# DATA LISTING
= = = =

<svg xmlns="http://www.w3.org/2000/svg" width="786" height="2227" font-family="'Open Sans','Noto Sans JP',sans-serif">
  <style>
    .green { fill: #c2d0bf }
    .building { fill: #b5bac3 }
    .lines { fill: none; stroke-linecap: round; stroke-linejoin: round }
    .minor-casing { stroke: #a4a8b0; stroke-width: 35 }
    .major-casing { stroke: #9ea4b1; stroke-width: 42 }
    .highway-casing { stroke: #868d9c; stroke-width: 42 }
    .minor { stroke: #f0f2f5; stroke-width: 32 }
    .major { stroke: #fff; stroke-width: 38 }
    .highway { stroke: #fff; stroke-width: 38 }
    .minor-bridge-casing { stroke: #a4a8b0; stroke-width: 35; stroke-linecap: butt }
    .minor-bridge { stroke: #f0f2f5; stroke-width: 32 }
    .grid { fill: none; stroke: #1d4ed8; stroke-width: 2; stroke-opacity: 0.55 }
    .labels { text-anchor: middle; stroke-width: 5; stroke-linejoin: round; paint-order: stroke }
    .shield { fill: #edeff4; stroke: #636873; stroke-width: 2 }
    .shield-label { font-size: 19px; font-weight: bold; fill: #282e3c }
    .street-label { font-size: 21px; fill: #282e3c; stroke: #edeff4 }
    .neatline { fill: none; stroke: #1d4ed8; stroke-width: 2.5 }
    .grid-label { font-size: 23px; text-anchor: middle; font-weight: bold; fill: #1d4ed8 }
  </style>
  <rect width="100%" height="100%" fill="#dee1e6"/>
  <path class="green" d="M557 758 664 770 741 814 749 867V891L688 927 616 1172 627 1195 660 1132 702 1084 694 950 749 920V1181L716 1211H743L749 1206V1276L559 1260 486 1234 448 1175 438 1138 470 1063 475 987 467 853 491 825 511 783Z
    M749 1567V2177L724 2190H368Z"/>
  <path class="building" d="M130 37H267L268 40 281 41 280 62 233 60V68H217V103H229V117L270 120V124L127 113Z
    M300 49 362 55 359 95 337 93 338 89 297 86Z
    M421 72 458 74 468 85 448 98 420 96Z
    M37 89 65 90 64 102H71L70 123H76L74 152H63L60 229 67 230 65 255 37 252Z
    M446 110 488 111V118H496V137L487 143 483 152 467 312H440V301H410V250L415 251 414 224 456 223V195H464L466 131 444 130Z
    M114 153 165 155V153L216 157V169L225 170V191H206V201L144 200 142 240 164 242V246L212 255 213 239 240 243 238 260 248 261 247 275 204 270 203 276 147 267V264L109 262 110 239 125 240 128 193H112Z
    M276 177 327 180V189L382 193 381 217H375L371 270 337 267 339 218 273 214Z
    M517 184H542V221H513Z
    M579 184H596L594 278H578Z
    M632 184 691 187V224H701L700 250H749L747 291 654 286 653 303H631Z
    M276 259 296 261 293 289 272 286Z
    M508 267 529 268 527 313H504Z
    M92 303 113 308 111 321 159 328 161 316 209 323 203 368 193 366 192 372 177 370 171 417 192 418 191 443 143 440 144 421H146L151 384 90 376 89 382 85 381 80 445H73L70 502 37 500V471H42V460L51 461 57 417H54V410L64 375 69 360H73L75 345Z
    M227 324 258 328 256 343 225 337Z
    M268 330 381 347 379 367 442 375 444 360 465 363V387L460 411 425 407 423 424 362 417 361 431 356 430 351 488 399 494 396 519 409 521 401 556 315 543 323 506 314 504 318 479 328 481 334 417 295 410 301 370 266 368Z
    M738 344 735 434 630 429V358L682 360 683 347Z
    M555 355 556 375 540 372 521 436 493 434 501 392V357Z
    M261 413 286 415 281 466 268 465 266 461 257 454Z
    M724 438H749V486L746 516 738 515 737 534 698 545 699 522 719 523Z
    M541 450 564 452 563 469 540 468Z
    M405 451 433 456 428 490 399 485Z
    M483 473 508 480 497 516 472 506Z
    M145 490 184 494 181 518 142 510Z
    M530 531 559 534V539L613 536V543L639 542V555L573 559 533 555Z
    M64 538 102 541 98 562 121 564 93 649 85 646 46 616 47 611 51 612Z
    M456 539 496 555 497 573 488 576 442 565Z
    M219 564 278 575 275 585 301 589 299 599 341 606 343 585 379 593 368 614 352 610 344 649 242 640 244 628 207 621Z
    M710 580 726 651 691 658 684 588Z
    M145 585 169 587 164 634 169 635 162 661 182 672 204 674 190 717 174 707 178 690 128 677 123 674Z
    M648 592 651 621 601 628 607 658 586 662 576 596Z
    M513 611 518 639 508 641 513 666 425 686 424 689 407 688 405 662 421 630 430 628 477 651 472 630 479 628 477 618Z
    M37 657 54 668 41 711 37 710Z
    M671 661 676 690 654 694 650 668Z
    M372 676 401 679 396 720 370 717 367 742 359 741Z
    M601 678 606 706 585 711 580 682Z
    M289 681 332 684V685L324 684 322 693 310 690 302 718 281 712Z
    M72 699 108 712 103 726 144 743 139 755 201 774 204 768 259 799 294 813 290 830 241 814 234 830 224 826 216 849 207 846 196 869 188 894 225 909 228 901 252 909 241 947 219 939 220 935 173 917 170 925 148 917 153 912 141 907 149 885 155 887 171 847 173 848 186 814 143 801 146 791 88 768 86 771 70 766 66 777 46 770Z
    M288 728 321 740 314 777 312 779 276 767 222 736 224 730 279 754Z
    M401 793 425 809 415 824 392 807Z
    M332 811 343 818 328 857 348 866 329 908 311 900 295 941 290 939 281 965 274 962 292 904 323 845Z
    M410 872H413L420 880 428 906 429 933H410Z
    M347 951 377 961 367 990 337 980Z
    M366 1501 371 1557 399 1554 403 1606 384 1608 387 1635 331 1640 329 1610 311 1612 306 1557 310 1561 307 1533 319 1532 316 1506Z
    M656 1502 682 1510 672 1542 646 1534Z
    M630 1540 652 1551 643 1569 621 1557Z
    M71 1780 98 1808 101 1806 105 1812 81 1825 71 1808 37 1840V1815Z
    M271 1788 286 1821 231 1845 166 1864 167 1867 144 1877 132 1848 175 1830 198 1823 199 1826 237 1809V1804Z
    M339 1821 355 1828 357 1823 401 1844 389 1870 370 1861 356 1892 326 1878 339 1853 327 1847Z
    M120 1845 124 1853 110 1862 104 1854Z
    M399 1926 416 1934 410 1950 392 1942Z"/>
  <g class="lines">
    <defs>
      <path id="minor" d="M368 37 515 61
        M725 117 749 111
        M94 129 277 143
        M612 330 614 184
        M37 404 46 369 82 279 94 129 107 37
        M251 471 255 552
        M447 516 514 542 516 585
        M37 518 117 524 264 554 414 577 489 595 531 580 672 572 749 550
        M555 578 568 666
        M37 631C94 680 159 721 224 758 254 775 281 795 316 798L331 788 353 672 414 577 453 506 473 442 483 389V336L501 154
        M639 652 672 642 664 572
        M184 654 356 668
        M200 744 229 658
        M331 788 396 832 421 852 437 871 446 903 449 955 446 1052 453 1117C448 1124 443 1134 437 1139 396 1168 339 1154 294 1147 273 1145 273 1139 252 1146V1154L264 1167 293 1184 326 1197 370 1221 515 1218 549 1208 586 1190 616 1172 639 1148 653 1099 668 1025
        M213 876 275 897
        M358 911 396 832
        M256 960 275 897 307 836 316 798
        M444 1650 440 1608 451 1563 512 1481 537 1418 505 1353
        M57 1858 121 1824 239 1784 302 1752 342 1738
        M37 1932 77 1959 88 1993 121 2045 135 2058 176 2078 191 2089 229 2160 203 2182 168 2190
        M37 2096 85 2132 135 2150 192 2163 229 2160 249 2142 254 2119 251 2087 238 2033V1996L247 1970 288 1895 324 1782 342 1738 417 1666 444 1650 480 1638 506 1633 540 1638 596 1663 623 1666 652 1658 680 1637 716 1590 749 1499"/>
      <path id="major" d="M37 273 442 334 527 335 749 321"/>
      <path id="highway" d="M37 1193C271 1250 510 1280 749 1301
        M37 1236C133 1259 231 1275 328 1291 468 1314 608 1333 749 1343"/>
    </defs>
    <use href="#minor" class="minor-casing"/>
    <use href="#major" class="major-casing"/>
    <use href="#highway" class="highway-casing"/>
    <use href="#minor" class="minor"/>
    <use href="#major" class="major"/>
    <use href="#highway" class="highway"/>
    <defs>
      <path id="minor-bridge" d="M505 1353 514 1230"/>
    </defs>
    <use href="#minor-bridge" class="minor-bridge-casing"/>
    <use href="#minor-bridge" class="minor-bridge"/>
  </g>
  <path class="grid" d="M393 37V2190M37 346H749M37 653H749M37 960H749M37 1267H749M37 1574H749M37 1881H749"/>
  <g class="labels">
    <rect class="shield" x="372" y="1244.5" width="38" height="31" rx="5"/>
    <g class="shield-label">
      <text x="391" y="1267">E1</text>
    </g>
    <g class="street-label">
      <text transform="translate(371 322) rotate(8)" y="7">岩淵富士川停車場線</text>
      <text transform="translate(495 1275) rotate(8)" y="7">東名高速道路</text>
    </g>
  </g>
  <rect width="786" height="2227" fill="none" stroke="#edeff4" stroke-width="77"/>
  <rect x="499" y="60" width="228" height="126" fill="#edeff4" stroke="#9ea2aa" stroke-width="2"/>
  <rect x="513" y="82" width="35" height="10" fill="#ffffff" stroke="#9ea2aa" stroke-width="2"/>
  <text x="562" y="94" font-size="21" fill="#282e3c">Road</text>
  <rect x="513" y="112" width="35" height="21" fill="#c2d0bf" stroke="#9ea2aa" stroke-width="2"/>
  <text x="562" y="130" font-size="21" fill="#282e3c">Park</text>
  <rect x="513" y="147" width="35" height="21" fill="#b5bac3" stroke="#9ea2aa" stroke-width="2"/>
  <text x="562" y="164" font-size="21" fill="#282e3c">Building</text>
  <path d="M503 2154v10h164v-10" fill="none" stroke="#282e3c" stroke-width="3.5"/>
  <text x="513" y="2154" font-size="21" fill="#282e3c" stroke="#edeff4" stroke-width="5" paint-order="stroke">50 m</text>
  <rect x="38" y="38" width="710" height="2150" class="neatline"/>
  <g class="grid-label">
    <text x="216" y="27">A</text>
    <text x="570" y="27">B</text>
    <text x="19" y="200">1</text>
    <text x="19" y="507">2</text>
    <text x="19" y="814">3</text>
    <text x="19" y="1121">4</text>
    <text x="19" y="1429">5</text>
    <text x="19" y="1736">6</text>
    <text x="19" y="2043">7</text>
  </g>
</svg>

= = = =

# PROBLEM TO WORK ON
For each line of the material that contains "lines", return a copy.

# RESPONSE TO THIS TASK
    .lines { fill: none; stroke-linecap: round; stroke-linejoin: round }
  <g class="lines">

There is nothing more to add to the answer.